4) Data does not need to be punitive to be informative- Dan Pink gives an excellent summary of the 21st century understanding of motivational theory.  The use of standardized student assessment data to evaluate the performance of schools and tying these results to consequences run counter to this theory. Further, the national movement toward “value-added” or “growth models” which tie these results to individual teachers further undermines the quality of education. This point could stand further explanation, but in the interest of brevity, I will save that explanation for a later time.

“Data-informed decision-making” is a way of holistically approaching education.  We realize that students are people and not data points.  Unlike the pigeon in a Skinner box, the tools to isolate specific behaviors and tie them to discrete consequences are not at our disposal. Until that becomes possible (and I'm not even sure it would be desireable) we must continue to rely on human judgment, reason, and ultimately decision-making.

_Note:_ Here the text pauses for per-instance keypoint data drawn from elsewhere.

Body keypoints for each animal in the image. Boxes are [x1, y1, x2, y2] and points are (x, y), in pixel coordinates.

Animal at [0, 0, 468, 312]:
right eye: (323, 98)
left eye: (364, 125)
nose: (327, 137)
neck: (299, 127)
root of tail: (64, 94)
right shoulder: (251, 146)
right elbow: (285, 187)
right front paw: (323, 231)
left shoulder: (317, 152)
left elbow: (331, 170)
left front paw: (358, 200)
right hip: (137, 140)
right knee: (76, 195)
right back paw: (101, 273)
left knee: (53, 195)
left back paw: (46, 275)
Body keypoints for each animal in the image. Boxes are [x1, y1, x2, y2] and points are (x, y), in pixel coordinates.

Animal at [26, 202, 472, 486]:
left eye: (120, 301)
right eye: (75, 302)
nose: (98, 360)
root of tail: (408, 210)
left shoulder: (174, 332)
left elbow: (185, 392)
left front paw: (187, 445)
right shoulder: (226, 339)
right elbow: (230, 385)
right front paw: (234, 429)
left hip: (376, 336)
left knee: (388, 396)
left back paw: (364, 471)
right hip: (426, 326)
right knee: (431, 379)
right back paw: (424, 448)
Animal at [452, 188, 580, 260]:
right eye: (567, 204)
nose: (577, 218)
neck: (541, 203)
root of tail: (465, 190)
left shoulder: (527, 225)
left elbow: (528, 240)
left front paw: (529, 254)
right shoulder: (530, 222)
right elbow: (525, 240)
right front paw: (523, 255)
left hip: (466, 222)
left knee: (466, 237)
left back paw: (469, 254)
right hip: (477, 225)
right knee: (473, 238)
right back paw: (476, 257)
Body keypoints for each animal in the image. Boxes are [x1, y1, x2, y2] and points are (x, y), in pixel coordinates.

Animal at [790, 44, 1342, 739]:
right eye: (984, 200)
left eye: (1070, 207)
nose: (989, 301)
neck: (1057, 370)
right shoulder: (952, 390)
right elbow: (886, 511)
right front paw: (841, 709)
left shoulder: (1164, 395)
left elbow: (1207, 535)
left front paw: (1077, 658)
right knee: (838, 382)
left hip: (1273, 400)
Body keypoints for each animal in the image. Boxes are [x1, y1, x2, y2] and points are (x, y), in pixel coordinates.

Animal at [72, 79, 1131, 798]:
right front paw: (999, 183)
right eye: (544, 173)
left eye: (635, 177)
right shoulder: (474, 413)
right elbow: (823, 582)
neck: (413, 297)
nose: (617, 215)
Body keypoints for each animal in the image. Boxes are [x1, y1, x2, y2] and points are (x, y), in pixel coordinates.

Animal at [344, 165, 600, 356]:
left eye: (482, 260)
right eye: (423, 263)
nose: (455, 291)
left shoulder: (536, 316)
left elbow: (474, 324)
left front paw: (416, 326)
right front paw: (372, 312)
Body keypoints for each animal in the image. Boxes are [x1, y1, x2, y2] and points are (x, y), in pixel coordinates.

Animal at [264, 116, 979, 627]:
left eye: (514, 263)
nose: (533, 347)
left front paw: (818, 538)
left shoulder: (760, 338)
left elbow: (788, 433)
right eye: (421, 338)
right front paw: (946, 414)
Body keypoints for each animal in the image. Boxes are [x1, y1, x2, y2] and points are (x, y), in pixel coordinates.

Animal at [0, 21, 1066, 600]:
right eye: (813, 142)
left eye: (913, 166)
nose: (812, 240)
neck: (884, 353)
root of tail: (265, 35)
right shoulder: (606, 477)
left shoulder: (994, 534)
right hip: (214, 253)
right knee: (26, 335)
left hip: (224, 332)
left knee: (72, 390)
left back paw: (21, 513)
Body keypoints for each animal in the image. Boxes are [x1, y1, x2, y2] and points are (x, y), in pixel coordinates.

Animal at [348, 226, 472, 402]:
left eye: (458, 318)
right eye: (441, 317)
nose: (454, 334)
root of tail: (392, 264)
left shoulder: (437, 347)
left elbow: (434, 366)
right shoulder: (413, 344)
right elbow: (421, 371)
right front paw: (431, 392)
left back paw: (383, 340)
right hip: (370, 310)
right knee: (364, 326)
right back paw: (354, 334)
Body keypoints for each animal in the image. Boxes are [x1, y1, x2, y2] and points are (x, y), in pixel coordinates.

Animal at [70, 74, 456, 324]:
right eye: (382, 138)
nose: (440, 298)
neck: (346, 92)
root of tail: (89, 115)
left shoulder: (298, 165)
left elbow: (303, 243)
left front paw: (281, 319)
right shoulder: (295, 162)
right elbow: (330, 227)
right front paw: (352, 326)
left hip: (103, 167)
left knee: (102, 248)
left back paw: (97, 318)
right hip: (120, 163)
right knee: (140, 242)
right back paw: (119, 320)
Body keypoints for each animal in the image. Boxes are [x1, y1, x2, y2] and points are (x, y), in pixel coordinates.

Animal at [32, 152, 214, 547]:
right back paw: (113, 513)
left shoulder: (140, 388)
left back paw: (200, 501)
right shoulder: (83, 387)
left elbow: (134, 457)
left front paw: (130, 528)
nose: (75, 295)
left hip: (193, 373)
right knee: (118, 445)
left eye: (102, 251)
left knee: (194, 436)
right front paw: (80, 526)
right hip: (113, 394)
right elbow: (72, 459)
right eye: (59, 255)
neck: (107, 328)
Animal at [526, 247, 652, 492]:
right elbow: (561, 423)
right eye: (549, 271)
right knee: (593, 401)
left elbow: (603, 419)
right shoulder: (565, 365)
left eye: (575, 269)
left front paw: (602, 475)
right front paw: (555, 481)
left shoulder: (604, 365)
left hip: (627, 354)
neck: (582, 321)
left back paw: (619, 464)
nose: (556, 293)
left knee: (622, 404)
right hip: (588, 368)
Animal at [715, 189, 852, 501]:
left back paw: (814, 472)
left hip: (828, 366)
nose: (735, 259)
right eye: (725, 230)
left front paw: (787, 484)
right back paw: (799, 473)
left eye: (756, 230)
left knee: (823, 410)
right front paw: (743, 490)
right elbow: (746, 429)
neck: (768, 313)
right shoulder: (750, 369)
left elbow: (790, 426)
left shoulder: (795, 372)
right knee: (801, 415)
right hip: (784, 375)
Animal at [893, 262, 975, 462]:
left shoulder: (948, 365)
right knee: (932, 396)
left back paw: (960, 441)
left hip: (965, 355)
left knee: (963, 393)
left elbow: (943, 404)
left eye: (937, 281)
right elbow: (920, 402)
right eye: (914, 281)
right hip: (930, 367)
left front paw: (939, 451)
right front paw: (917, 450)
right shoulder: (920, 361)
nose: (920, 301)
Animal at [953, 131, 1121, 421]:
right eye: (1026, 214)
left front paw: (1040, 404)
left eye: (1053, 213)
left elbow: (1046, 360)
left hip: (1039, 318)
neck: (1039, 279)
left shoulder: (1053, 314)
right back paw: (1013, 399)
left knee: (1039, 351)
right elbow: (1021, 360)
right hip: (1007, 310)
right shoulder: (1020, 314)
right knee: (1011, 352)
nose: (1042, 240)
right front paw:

If nothing else, the paradigm of data-informed instills the idea of collaboratively looking at the facts and deciding the best course of action for moving forward as opposed to the data-driven paradigm of top-down one-size-fits-all approaches to education reform.


  1. Talking about data sometimes get clouded in the broad landscape of its use. Let's focus in more closely on one simple yet clear example. We as teachers make recommendation for our student's courses for the upcoming year. Data helps inform us when making these decisions. We consider it and factor it in. Sometimes it is consistent with our judgment and other times it shows a disjoint between things. What would be the result if we did this in a data driven way, only looking at scores on standardized tests? Obviously we also have to use our professional judgment, for better or worse, when making such a decision. That is an imperfect process but using data can help.

  2. Jumping off your Melvin Udall quote (great film), I'm reminded of a couple of Sherlock Holmes quotes when reading your post:

    "It is a capital mistake to theorize before one has data. Insensibly, one begins to twist facts to suit theories, instead of theories to suit facts."

    Like you have already said, the important thing is not to have our minds made up before looking at 'the facts,' AKA 'the data,' AKA information. Your blog brought this to mind: "to decide" is an action, an action not based on facts but on theories. In other words, we don't necessarily do things because of what we see, but rather as a response to the perceived reasons for what we see. We act in response to theories; as a result of action, we see what other facts emerge, which may help us adjust the theories on which we act in the future. (And the cycle continues.)

    "Data, data, data! I cannot make bricks without clay!"

    The decision to act may be the most important thing that each of us does on a daily basis- the "data" that we use to arrive at these decisions (and how we use that data to inform) must be a topic of continuous conversation.

    Thanks for the post sharing your thought process- I've only recently run across your blog, but I really enjoy it.

  3. Thanks for the comment. Oddly enough, I've only recently re-discovered the joy of Sherlock... I downloaded the complete works for free on Kindle.

    I enjoyed the drawings on your blog-- I've heard some people say that if you can't communicate it in writing on a napkin it's not concise enough to communicate. These diagrams speak volumes.